1. The Netflix-ization of books.

The move to an ownership to a “rentership society” has been proceeding apace, and nowhere more rapidly than in media. Books have been a holdout, but that’s just changed. The Wall Street Journal reports that many publishers refused to participate in Amazon’s Kindle Owner’s Library for fear it would debase the value of their existing catalogs, and they’re right.

Just as Netflix has come to represent a threat worth doing something about for cable companies, a subscription-based lending library for e-books has the potential to turn them into a commodity for readers, who might opt for the “free” books rather than buying new.

First movies (Netflix) then music (Spotify) and now books—the entire process has a kind of inevitability to it that must be terrifying to traditional publishers.

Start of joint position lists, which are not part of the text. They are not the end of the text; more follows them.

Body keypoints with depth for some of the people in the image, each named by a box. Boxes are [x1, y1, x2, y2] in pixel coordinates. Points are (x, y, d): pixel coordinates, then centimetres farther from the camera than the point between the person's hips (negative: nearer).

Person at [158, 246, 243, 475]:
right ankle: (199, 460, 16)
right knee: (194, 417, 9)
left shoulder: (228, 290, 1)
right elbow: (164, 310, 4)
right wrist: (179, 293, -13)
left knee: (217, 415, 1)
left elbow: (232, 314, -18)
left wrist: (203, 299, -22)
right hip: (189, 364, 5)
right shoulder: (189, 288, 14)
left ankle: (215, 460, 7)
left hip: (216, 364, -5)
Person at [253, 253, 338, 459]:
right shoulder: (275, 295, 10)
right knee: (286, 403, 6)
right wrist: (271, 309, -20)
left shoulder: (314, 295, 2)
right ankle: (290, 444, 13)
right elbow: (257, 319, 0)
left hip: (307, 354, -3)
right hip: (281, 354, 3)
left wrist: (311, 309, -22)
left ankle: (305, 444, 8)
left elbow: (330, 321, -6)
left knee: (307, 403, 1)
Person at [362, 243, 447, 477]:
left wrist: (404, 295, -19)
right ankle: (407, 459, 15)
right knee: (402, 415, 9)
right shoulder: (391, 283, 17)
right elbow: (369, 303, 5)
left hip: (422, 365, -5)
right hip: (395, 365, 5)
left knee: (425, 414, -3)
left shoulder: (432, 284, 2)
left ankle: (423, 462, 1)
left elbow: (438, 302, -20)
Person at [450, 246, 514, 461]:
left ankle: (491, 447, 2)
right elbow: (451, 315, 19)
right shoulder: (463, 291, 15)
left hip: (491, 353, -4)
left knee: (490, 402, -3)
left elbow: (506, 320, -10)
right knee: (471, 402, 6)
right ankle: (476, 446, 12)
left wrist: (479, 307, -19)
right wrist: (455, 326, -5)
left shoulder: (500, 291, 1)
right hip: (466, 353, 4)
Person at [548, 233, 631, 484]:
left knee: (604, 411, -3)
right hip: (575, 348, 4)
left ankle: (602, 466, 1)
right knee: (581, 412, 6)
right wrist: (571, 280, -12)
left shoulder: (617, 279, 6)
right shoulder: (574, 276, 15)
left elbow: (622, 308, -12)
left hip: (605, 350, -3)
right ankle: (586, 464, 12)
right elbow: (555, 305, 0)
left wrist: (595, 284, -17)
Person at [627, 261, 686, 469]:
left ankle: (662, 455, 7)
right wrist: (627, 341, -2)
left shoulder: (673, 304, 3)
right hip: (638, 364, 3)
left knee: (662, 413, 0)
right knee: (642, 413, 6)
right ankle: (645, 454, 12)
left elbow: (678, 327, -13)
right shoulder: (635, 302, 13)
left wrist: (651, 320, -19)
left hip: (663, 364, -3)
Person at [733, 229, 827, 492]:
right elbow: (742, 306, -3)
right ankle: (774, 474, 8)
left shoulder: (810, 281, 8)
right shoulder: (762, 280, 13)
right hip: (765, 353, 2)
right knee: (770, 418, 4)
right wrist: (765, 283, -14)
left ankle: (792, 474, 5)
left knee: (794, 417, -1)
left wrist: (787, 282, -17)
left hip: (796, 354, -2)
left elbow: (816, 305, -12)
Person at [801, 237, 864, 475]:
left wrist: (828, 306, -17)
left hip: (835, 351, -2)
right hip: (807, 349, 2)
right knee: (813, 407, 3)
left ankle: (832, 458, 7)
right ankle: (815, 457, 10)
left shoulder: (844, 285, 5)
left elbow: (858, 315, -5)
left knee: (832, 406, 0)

2. Amazon could become the Hearst / Gannett / Knight Ridder of our age.

The paradox of media is that we love it so much that we can’t really afford it. The only way to pay for the enormous media diet of the average person is to subsidize that diet with advertising. News, especially, has always been subsidized.

The question everyone in the media business has been asking since the dawn of the Web is, if Web advertising can’t pay for online content, what will?

When it comes to news, when newspapers had a distribution monopoly, it was the real estate section, autos and the classifieds. Could the 21st century be one in which media are subsidized as a bolt-on to consumer goods, as in Amazon’s new scheme? Books have never been subsidized before, except through the sacrifices of their authors—maybe it’s time they should be.